In what is a landmark case for the Insolvency Service, the courts have recently ordered a disqualified wine merchant to pay back more than £500,000 to creditors. This was after he abused customers’ trust and removed funds, of which a large part was due to be paid to customers after selling their wine stocks or not fulfilling their orders.

The case focuses on the conduct of Kevin Eagling, a company director who received the maximum 15-year directorship disqualification from the courts in May 2019 as a result of his actions.

Having passed down the maximum directorship disqualification, in November 2019 Judge Prentis then ordered the 57-year-old, who now resides in Northern Cyprus, to payback £559,484 to the creditors of the company he was director of – Noble Vintners Limited

Creditors entitled to receive money back include customers and this was as a result of the Insolvency Service’s investigation and disqualification action, including submitting the first Compensation Order application against a disqualified director.

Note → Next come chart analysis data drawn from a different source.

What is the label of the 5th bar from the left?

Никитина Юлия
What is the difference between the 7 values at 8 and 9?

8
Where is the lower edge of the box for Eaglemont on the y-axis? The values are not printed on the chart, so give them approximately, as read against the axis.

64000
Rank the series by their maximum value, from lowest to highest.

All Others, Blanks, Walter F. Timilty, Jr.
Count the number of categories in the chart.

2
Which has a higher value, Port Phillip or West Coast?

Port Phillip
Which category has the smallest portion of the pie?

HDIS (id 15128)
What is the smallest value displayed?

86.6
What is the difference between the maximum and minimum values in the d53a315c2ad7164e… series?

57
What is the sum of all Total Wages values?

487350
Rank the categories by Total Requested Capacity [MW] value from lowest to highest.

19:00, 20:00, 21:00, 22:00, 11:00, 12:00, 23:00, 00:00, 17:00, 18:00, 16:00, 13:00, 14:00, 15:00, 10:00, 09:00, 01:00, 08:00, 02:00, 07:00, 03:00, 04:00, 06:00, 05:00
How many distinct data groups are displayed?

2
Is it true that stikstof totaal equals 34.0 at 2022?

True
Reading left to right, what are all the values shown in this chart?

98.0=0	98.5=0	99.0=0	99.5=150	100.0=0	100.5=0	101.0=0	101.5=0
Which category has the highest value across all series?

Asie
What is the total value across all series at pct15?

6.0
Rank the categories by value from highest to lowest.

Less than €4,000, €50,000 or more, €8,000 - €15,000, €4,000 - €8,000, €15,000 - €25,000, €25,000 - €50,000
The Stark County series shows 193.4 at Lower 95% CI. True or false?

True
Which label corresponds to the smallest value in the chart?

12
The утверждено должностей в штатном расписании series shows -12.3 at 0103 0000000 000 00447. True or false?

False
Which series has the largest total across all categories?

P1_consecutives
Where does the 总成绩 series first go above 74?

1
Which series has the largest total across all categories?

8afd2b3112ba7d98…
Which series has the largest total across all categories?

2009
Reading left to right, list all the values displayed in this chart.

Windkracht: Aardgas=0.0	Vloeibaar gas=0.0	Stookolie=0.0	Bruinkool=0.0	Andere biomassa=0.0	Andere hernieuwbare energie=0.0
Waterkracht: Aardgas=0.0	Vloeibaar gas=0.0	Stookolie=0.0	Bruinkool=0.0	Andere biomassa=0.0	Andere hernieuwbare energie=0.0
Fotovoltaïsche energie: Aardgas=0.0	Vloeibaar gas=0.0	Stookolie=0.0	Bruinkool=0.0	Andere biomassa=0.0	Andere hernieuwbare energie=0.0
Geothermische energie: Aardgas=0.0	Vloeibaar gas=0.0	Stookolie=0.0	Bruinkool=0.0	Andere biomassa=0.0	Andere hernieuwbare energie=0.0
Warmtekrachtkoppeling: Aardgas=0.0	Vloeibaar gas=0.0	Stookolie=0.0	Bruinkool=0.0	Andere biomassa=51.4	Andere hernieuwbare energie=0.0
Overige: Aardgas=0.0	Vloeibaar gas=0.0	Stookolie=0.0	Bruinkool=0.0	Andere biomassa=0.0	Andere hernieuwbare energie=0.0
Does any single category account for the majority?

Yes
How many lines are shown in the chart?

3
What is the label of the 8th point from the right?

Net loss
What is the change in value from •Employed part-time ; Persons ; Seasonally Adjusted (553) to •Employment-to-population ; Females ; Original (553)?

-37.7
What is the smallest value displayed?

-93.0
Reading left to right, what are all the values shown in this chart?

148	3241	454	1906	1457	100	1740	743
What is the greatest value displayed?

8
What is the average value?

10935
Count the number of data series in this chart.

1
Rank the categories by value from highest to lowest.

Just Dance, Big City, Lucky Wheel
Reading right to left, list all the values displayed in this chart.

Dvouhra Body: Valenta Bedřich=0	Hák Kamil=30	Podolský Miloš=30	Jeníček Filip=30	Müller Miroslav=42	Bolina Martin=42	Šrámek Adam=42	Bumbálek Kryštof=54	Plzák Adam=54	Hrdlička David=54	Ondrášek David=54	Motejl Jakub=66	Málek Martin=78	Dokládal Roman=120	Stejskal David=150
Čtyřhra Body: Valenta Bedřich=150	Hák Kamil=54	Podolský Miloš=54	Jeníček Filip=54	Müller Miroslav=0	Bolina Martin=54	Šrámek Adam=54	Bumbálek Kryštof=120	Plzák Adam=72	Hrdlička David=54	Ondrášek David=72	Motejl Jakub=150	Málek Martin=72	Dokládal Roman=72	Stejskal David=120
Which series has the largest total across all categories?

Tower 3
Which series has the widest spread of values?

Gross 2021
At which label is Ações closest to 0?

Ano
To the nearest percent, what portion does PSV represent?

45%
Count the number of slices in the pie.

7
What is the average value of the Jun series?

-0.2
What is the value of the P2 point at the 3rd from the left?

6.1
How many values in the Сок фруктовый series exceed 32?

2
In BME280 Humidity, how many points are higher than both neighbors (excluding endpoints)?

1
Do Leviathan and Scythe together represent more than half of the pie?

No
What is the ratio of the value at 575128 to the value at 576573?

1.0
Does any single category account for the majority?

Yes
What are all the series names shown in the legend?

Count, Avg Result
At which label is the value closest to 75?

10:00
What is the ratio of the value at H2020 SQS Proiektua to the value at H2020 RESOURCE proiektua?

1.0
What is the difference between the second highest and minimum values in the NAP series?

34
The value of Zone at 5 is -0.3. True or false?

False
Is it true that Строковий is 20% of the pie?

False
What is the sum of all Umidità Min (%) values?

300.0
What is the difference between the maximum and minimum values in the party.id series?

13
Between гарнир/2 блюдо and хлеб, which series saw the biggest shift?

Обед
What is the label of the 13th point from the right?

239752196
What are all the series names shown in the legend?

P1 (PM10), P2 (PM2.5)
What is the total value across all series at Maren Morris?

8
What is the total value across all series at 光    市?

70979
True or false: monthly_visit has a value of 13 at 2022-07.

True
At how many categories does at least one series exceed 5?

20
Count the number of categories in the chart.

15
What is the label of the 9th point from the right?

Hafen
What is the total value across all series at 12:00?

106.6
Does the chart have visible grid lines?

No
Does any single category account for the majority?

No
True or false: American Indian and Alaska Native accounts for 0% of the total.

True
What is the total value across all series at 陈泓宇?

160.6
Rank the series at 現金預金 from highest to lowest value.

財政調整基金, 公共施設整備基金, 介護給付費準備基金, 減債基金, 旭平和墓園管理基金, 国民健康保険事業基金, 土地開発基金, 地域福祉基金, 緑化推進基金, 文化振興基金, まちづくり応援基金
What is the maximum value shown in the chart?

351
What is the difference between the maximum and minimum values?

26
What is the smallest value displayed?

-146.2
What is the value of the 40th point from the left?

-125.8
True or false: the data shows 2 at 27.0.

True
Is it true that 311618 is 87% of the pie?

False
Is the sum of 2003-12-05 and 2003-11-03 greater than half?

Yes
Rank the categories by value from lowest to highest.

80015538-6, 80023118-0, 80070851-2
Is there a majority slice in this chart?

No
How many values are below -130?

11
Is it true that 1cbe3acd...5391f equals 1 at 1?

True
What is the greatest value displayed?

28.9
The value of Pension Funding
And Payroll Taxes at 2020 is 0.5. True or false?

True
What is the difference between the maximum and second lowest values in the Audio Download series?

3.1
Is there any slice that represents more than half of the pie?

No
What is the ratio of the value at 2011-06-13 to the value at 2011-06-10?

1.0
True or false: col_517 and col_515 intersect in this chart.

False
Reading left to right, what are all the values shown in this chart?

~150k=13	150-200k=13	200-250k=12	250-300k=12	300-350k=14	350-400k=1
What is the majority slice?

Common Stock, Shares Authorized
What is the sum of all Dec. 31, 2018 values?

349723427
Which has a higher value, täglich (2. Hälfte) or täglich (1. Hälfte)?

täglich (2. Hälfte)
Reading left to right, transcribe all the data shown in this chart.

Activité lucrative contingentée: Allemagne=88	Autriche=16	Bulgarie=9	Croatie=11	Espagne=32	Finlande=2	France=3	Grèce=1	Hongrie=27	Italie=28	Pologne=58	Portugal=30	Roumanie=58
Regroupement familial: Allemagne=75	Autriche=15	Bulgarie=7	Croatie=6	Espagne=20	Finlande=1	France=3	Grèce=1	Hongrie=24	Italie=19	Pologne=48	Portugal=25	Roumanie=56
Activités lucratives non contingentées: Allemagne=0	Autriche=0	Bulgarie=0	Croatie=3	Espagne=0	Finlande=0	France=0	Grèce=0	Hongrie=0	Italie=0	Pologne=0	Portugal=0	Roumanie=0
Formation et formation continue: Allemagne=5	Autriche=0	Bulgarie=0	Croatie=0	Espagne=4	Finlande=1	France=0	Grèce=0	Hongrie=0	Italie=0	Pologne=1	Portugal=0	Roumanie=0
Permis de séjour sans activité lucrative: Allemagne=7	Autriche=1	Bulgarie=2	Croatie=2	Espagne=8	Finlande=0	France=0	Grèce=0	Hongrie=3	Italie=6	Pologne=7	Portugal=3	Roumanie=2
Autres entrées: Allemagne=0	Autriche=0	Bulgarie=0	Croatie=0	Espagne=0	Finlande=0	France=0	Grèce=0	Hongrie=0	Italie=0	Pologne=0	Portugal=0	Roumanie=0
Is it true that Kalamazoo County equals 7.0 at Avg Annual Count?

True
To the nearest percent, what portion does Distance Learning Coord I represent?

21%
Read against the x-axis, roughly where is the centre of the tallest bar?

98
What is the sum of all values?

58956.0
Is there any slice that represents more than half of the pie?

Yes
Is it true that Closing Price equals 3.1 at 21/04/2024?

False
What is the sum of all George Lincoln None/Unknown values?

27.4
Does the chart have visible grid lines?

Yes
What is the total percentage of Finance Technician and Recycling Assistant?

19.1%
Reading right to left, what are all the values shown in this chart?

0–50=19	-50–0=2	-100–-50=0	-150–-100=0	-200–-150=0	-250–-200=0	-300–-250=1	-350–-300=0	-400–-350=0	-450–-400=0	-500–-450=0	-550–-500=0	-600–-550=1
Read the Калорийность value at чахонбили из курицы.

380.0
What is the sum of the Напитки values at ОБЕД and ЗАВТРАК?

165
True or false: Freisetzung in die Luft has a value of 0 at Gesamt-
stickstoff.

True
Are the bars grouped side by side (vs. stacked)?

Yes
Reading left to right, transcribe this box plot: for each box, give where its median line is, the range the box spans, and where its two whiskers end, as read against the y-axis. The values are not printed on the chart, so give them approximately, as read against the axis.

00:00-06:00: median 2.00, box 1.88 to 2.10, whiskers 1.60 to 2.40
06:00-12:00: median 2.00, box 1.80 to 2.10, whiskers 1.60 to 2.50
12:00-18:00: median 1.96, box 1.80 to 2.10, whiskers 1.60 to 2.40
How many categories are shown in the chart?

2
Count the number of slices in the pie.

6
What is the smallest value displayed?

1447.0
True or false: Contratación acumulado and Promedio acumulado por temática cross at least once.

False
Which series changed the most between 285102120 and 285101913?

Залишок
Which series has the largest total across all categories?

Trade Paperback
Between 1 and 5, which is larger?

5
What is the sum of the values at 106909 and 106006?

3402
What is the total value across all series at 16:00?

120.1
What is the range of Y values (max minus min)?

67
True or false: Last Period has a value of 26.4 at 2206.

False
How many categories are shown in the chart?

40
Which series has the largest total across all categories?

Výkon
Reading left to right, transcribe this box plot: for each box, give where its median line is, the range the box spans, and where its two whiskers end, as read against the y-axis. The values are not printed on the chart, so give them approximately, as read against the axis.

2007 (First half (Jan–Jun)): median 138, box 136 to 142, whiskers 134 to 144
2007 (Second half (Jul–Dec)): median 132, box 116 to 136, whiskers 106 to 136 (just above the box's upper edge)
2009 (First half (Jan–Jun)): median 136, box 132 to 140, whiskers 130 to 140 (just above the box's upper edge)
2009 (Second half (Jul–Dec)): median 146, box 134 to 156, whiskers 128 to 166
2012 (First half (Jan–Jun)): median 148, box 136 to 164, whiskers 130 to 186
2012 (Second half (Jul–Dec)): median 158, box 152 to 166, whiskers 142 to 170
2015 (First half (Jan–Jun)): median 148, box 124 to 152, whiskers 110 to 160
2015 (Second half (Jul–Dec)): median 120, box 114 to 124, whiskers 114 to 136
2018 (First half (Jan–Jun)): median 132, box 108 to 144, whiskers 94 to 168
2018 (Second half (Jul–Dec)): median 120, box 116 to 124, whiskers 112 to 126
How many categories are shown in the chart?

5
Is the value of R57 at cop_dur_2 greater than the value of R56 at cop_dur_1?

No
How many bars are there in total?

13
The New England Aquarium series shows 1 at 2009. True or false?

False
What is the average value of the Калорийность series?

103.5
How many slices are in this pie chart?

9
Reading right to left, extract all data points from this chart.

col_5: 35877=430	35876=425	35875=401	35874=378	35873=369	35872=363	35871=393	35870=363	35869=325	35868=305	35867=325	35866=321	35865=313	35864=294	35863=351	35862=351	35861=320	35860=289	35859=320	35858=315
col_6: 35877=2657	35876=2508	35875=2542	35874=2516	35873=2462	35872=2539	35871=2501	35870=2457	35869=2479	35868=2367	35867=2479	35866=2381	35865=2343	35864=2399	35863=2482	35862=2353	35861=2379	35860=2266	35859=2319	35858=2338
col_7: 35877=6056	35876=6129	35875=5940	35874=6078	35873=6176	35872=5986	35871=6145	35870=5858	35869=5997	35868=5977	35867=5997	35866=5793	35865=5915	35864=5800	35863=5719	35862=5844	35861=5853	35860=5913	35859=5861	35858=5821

The Insolvency Service tackles financial misconduct and in 2018/19, secured more than 1,200 directorship disqualifications. To further strengthen the enforcement regime, an additional power was granted in 2015 allowing the Insolvency Service to seek compensation from a disqualified director of an insolvent company.

To consider using the power, the misconduct had to have taken place after the introduction of the legislation and after the company entered into insolvency proceedings.

Until the introduction of this legislation, the insolvency office holder has the option to take action for recovery against directors for their actions and debts due to the company. But where the liquidator does not do so, and there is a clearly identifiable amount lost to creditors through the actions of a director who is then disqualified as a result of those actions, this additional power helps the Insolvency Service seek redress for those who have lost out.

Having been incorporated in June 2011, Noble Vintners traded as a wine broker. The company’s clients were seeking to acquire stocks of valuable wines for investment purposes.

In May 2015 Kevin Eagling, who had been a manager at the company previously, became sole shareholder of Noble Vintners and was appointed as a director. Just over two years later, however, Noble Vintners entered creditors’ voluntary liquidation in June 2017 with an estimated deficiency of more than £1.6 million.

A liquidator was appointed to wind-up the company’s affairs before reporting to the Insolvency Service. Investigators then uncovered transactions which showed that for just under a year between November 2015 and October 2016, Kevin William Eagling authorised company funds worth £559,484 to be transferred to a second company of which he was also a sole director and shareholder.

Kevin Eagling, never explained the legitimacy of the transaction and the Insolvency Service is now trying to force Eagling to make payment.

David Brooks, Chief Investigator for the Insolvency Service, said “Kevin Eagling, abused his clients and creditors, denying them of hundreds of thousands of pounds. In passing down the compensation order, the judge noted that clients were hit particularly hard as they thought they would benefit from their investments, which ultimately came to nothing.”

“This case illustrates that compensation orders can be a valuable tool for the Secretary of State in seeking recompense for creditors to supplement the recovery actions available to office-holders who have been unable to take recovery action within the insolvency regime.”